= EMPAT BELAS =

8.9K 470 5
                                    

Akmal menatap kendaraan yang terlihat memadati jalanan siang hari melalui kaca jendela gelap di sampingnya. Alunan musik instrumental dipadu dengan penerangan lampu yang sedikit redup menjadikan nuansa cafe yang ia datangi terlihat sangat romantis. Tapi lain halnya dengan Akmal yang justru tidak menangkap nuansa romantis tersebut. Pikiran cowok berumur 20an itu melayang entah kemana.

"Kamu lama ya nungguin aku?"

Suara Mira yang mengalun tiba-tiba diiringi gerakan duduk di posisi berseberangan membuat Akmal memalingkan wajahnya dan menatap kekasihnya. Ia tersenyum lembut ketika wanita yang ia cintai akhirnya telah tiba.

"Enggak, Hun, aku baru aja sampai kok." Bohongnya. Padahal Akmal sudah berada di cafe tersebut sekitar 15 menit yang lalu.

"Kamu belum pesan apa-apa?"

"Belumlah. Aku kan nungguin kamu. As always."

Mira tersenyum mendengar ucapan Akmal. Dilihatnya Akmal mulai melambaikan tangannya untuk memanggil pelayan. Tak lama seorang pramusaji menghampiri mereka. Akmal membacakan pesanannya beserta pesanan milik Mira. Pramusaji itu mencatatnya dan setelah itu dia undur diri dari meja Akmal dan Mira.

"Gimana tadi? Udah ketemu Pak Joko?" Tanya Akmal.

"Udah. Untung aja orangnya masih mau nerima bimbingan. Soalnya aku paling akhir. Biasanya kan orangnya suka ngebatasin gitu siapa yang bimbingan." Jelas Mira.

"Oh ya? Emang tadi yang bimbingan berapa orang?"

"Lima sekalian aku."

Akmal tersenyum. Diraihnya jemari Mira dan ia genggam cukup erat.

"Lalu hasilnya gimana?"

Mira mendesah.

"Masih sama kayak kemarin, Hun. Masih harus revisi. Data di latar belakangku masih kurang. Terus tinjauan teorinya juga masih kurang. Aku sampai mikir gini 'ini apa sih yang kurang?'. Padahal aku lihat di proposal skripsi temen-temen yang lain nggak banyak gitu revisinya." Gerutu Mira.
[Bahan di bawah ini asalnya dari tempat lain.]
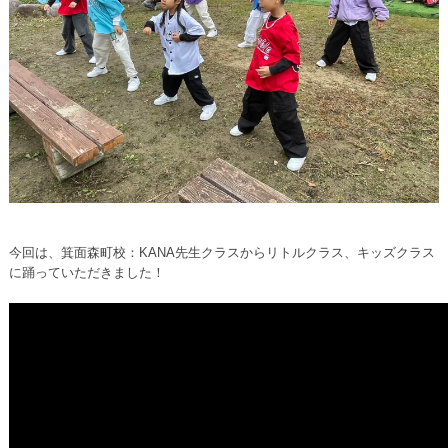
今回は、箕面森町校：KANA先生クラスからリトルクラス、キッズクラス
に踊っていただきました！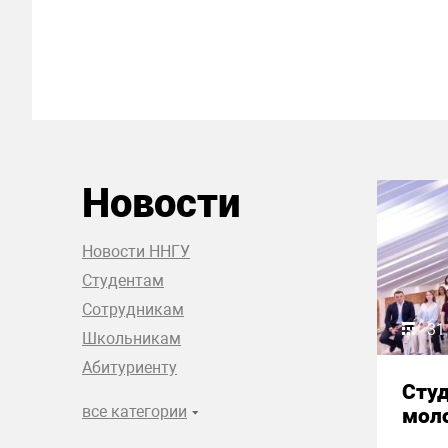
Новости
Новости ННГУ
Студентам
Сотрудникам
31
Школьникам
Абитуриенту
Сту
все категории
моло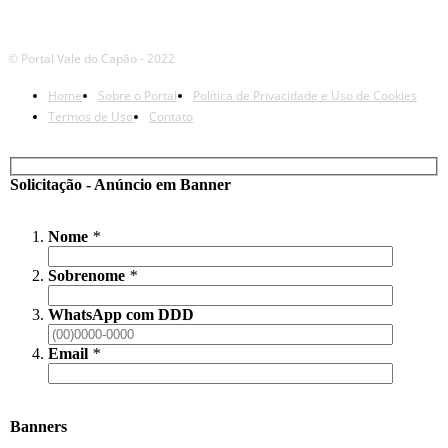
© Portal Vale do Capão - 2022
Home
Sobre o Portal
Política de Privacidade e Uso de Cookies
Termos de Uso
Contato
Solicitação - Anúncio em Banner
Nome
*
Sobrenome
*
WhatsApp com DDD
Email
*
Banners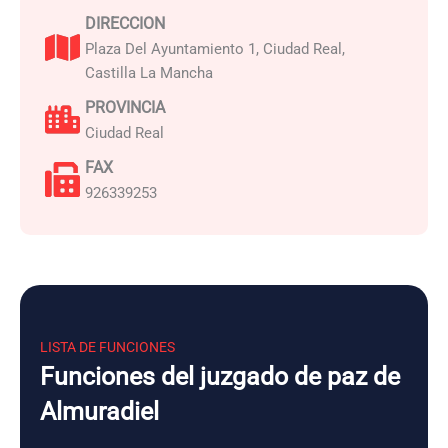
DIRECCION
Plaza Del Ayuntamiento 1, Ciudad Real,
Castilla La Mancha
PROVINCIA
Ciudad Real
FAX
926339253
LISTA DE FUNCIONES
Funciones del juzgado de paz de
Almuradiel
"Yaudah, yang sabar aja, Hun. Aku juga masih belum diterima kok proposal skripsiku."

"Tapi, kamu kan enak Hun, dapet dosen pembimbing kayak Bu Saskia, diberitahu mana letak salahnya dan dikasih saran. Kalo aku? Adanya cuma dapet kata-kata 'ini perbaiki ya', 'itu perbaiki lagi', dan blablabla." Mira memutar matanya bosan.

Akmal terkikik melihat bagaimana kesalnya Mira dengan sikap dosen pembimbingnya. Inilah yang dia sukai dari Mira. Dia menyukai ekspresi bagaimana Mira saat sedang kesal. Ketika Mira sedang kesal, Akmal akan melihat bagaimana Mira dapat seharian mengomel dan menggerutu sehingga membuat pipinya kadang menggembung dan bibirnya dapat memanyun seperti bebek. Dan puncaknya, Mira pasti akan menjambak rambutnya hingga dia akan meminta siapapun, entah Akmal, Ega atau pun Juni untuk menemaninya memakan banana split.

Juni...

Ah, sudah berapa lama dia tidak bertemu Juni?

Oh iya benar, hampir sekitar tiga minggu dia tidak bertemu teman sejurusannya itu. Tidak ada kabar dari Juni. Pesannya yang ia kirimkan dulu hanya dibaca sekilas oleh Juni. Tidak ada balasan. Terkadang, Akmal sampai merasa apakah dia terlalu berlebihan karena terlihat memaksa Juni untuk berbicara dengannya. Mungkin Juni merasa terganggu karena Akmal mendadak mengajaknya berbicara. Tapi, apakah itu salah?

"Hunny? Hunny!"

Akmal terkesiap. Dia pun langsung menatap Mira yang menunjukkan wajah kesal padanya

"Y-Ya, Hun?"

"Kamu kok melamun terus sih. Pasti semua ceritaku nggak kamu dengerin ya?!" Mira pun ngambek.